Today’s three-hole hitters — across nine games, going on two weeks — are batting .205 with no home runs and a .512 OPS for the Los Angeles Dodgers, and by “today’s three-hole hitters” we mean Yasiel Puig.

Course, the Dodgers had won only three of those nine games, and in the process of a fragmented, weird, clunky early defense of their National League pennant had for those games outscored the San Francisco Giants and that was it.

“He’ll be back!” Kemp, again. “He’s gonna save us!”

Turner turned his head and, under his breath, concluded, “Said no one.”

It was but nine games, and it wasn’t just Yasiel Puig, but Corey Seager, Chris Taylor, Logan Forsythe, Kike Hernandez and Joc Pederson too, among plenty of others, which can happen over 12 days, when there’s rain and injury and food poisoning and human frailty, which leads perhaps to over-swinging and crummy luck, which leads to a team on-base percentage of .285, better than the San Francisco Giants and that was it.

“Hey, you were checking out my Fruity Pebbles, weren’t you!” Kemp, on a roll. “You were checking out my Fruity Pebbles!”

Kemp reached down and, much to everyone’s relief, came back with a pair of sneakers dotted with reds and blues and greens …

“My Fruity Pebbles LeBrons!”

Then he went out and doubled off the right-field wall.

So there’s that time in the season when you narrow your eyes and think, what am I looking at here? And, does any of this make sense? And, why is the music so loud?

“You’re going to hear, ‘It’s early,’ for a little bit longer,” manager Dave Roberts said.

The Los Angeles Dodgers, a team expected to win at least 95 games, started the season 3-6. (AP)
The Los Angeles Dodgers, a team expected to win at least 95 games, started the season 3-6. (AP)

This is the team that by consensus will win 95 games. Or 100. Or however many it’s got left. It is not the team that added Yu Darvish or any of the other arms out there or Marcel Ozuna or Christian Yelich or Giancarlo Stanton, that could be saving up for Bryce Harper or Manny Machado or a Clayton Kershaw extension, that is pretty much riding the squad that got it to the second inning of Game 7 of the World Series.

That won’t have Turner back for maybe a month. That probably shouldn’t be this helpless down one guy, that probably won’t be for very long, that homered on two of the first seven pitches it saw Tuesday night against Oakland A’s lefty Sean Manaea, one each by Taylor and Seager.

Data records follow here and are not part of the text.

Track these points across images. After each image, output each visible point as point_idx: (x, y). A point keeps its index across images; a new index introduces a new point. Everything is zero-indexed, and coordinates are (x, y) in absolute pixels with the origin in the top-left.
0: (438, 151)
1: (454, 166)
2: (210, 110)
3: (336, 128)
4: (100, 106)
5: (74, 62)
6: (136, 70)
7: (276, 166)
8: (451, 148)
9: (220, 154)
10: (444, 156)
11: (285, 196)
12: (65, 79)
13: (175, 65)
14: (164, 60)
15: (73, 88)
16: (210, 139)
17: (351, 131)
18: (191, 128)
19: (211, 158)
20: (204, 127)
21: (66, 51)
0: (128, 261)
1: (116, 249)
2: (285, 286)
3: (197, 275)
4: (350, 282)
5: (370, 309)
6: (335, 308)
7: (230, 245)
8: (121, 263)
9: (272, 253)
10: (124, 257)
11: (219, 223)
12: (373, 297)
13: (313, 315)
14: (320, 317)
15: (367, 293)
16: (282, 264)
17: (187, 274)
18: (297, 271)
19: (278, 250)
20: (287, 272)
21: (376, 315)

So this is the part where the Dodgers reorganize their starting pitching, try to get that on some sort of schedule while Kershaw (who’ll go a week between starts) drums his fingers on the dugout rail, point Kenley Jansen in the right direction, and wait on the bats that helped carry them to help carry them again. April is still April, and average would not seem to suit the Dodgers. If it comes to that, the industry sense is the usual summer trading period will arrive earlier than in past summers. Too many good free agents are coming. Too many teams are tanking or otherwise not winning. The smart general managers of second-tier teams, the theory goes, will jump early on a buyer’s market, and the dozen or so contending teams will be eager to deal before prices rise in late July.

Maybe that’ll be the Dodgers. Maybe they’ll let this play for a bit, learn a little more about Taylor’s breakout season, Seager’s back, Bellinger’s OK-do-it-again season, Kemp’s revival, Chase Utley’s longevity, Turner’s wrist, Puig’s volatility, all of it, and become something … different.

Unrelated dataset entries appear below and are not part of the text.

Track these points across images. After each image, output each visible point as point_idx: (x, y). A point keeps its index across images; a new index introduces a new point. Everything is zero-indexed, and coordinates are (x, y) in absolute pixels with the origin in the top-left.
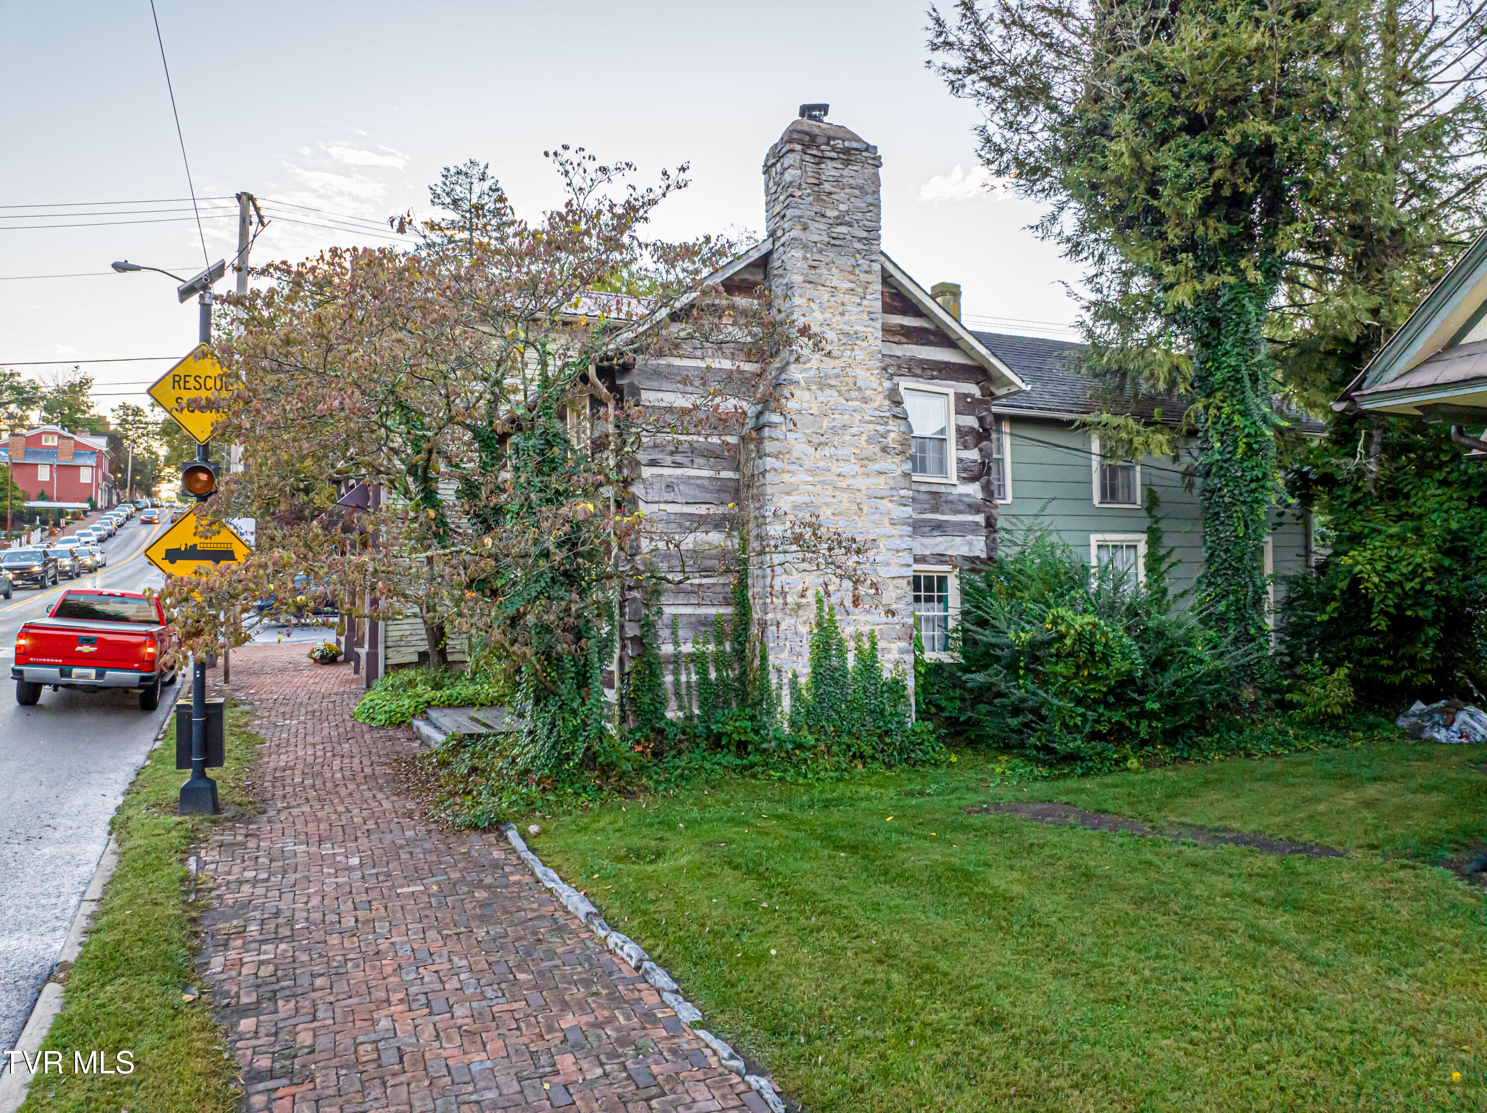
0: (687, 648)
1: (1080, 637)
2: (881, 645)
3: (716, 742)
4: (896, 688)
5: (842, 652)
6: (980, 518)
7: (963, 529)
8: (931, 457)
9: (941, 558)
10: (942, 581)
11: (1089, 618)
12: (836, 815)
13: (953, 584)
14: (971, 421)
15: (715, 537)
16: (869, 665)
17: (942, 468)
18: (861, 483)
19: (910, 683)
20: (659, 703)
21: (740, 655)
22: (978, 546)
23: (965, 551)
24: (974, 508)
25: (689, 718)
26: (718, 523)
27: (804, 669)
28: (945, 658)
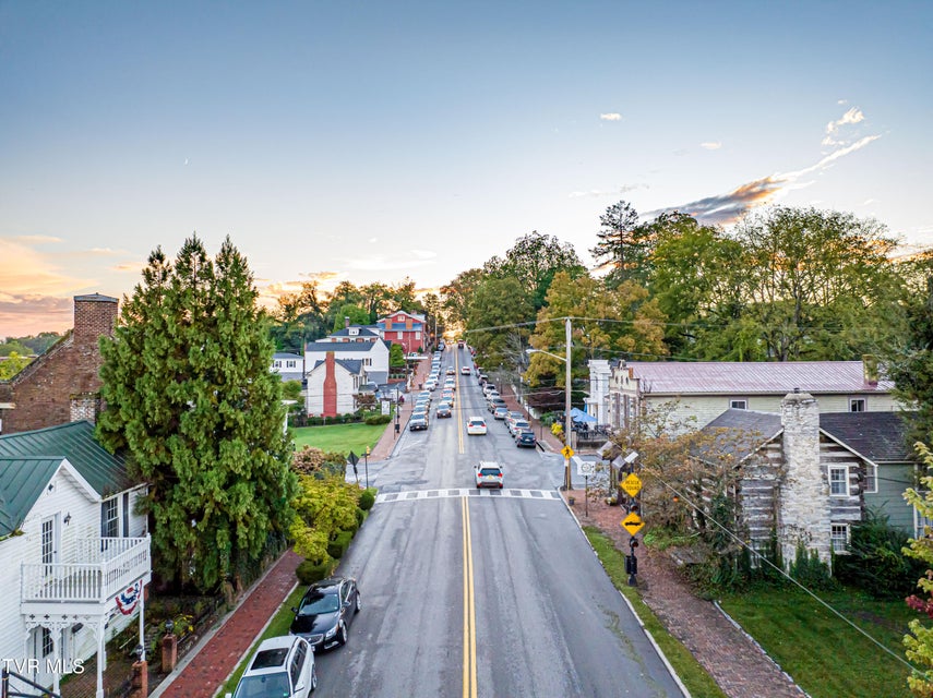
0: (757, 548)
1: (886, 558)
2: (819, 552)
3: (767, 578)
4: (824, 566)
5: (806, 555)
6: (859, 508)
7: (852, 511)
8: (840, 487)
9: (843, 521)
10: (844, 528)
11: (891, 553)
12: (801, 607)
13: (848, 529)
14: (856, 476)
15: (766, 516)
16: (815, 558)
17: (844, 492)
18: (813, 504)
19: (830, 564)
20: (749, 564)
21: (774, 550)
22: (858, 517)
23: (853, 519)
24: (856, 504)
25: (758, 569)
26: (765, 512)
27: (794, 559)
28: (845, 552)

You know, unless it all works anyway, exactly the way it is now.

“I’m not too worried about the ebbs and flows of a major league season,” Roberts said. “We haven’t played great.”

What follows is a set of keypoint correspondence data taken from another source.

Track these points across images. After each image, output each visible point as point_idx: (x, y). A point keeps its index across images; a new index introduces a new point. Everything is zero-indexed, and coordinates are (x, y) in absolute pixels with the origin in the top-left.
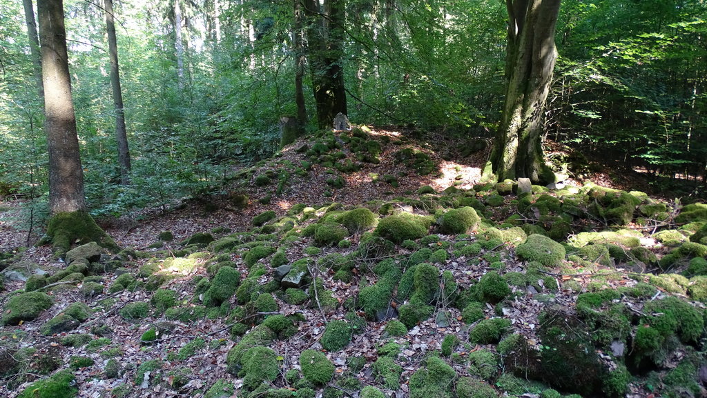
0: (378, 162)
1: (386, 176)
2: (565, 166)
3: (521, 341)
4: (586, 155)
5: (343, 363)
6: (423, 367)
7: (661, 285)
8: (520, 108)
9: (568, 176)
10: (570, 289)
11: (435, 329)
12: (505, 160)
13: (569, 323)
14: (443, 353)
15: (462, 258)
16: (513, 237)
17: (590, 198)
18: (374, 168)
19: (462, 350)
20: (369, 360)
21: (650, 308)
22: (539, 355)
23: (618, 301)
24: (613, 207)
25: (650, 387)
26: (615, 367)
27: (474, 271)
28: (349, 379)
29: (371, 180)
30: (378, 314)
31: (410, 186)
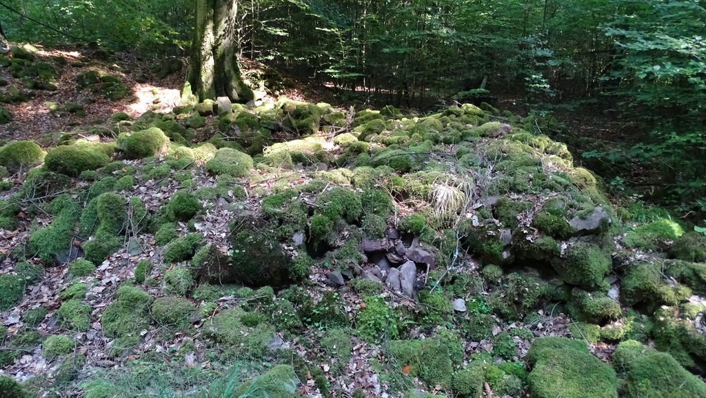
0: (54, 88)
1: (68, 104)
2: (262, 83)
3: (213, 250)
4: (280, 72)
5: (17, 320)
6: (116, 300)
7: (331, 179)
8: (210, 25)
9: (266, 93)
10: (257, 195)
11: (127, 259)
12: (203, 79)
13: (255, 225)
14: (137, 280)
15: (150, 181)
16: (204, 153)
17: (284, 112)
18: (51, 96)
19: (157, 272)
20: (52, 308)
21: (321, 199)
22: (230, 259)
23: (296, 198)
24: (303, 119)
25: (327, 264)
26: (297, 254)
27: (165, 192)
28: (26, 335)
29: (48, 111)
30: (59, 258)
31: (101, 113)
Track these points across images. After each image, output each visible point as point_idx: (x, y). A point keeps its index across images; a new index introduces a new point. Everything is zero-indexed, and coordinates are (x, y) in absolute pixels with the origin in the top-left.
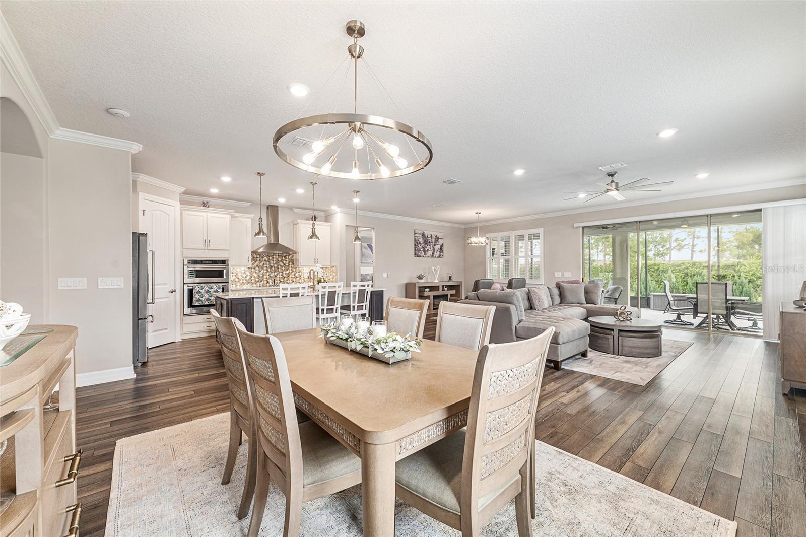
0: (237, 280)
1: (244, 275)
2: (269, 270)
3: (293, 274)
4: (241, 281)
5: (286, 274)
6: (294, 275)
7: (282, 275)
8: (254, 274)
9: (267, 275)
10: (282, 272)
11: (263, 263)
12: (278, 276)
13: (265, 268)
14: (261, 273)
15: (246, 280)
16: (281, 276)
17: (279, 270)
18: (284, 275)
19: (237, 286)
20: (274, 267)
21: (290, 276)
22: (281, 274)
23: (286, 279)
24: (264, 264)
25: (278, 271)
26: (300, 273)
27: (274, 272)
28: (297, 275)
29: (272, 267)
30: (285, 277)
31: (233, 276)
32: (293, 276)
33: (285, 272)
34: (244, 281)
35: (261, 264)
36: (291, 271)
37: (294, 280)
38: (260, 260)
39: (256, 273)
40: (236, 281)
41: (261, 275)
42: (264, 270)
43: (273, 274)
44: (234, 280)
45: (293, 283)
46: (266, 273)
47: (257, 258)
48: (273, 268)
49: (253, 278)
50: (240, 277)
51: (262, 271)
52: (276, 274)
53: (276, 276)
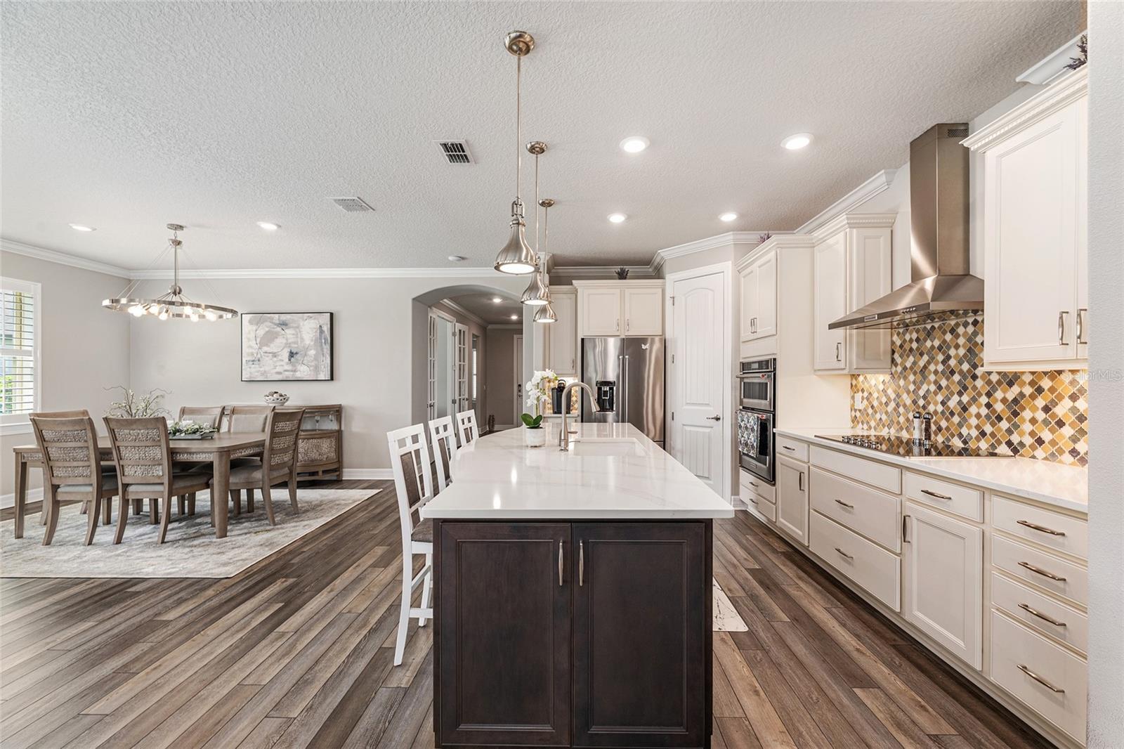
0: (870, 411)
1: (884, 400)
2: (944, 383)
3: (1040, 402)
4: (878, 416)
5: (1004, 400)
6: (1046, 409)
7: (988, 406)
8: (905, 396)
9: (935, 404)
10: (989, 395)
11: (926, 358)
12: (973, 410)
13: (932, 377)
14: (921, 393)
15: (887, 413)
16: (984, 411)
17: (979, 383)
18: (999, 407)
19: (870, 428)
20: (961, 372)
21: (1027, 414)
22: (984, 400)
23: (1004, 425)
24: (929, 363)
25: (975, 388)
26: (1082, 404)
27: (960, 394)
28: (1062, 410)
29: (952, 372)
30: (999, 418)
31: (863, 398)
32: (1041, 416)
33: (999, 395)
34: (884, 417)
35: (922, 363)
36: (1028, 390)
37: (1046, 435)
38: (918, 349)
39: (908, 392)
40: (868, 415)
41: (921, 402)
42: (929, 384)
43: (956, 398)
44: (865, 410)
45: (1040, 453)
46: (936, 393)
47: (911, 341)
48: (957, 377)
49: (901, 410)
50: (876, 403)
51: (925, 387)
52: (965, 399)
53: (965, 409)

But, he added, “We still try to stay away from being results driven.”

Come Friday afternoon, when the Arizona Diamondbacks arrive, the Dodgers will have played four games in eight days, because the weather said so and the schedule said so. It’s led to fragmentation, weirdness and clunky-ness, to impatient at-bats and uneven results, and too few runs, and that’s either an early sign or an utter over-reaction, you’re allowed to decide for yourself. It’s what April is for.

“Now whose is this?” Kemp shouted, holding a first baseman’s mitt, new and stiff, face high.

Turner brought it in, he was told.

“For me?”

Yep.

“Naw,” he said. “I’m not a first baseman. Yet.”

Then he went out and homered over the right-field wall.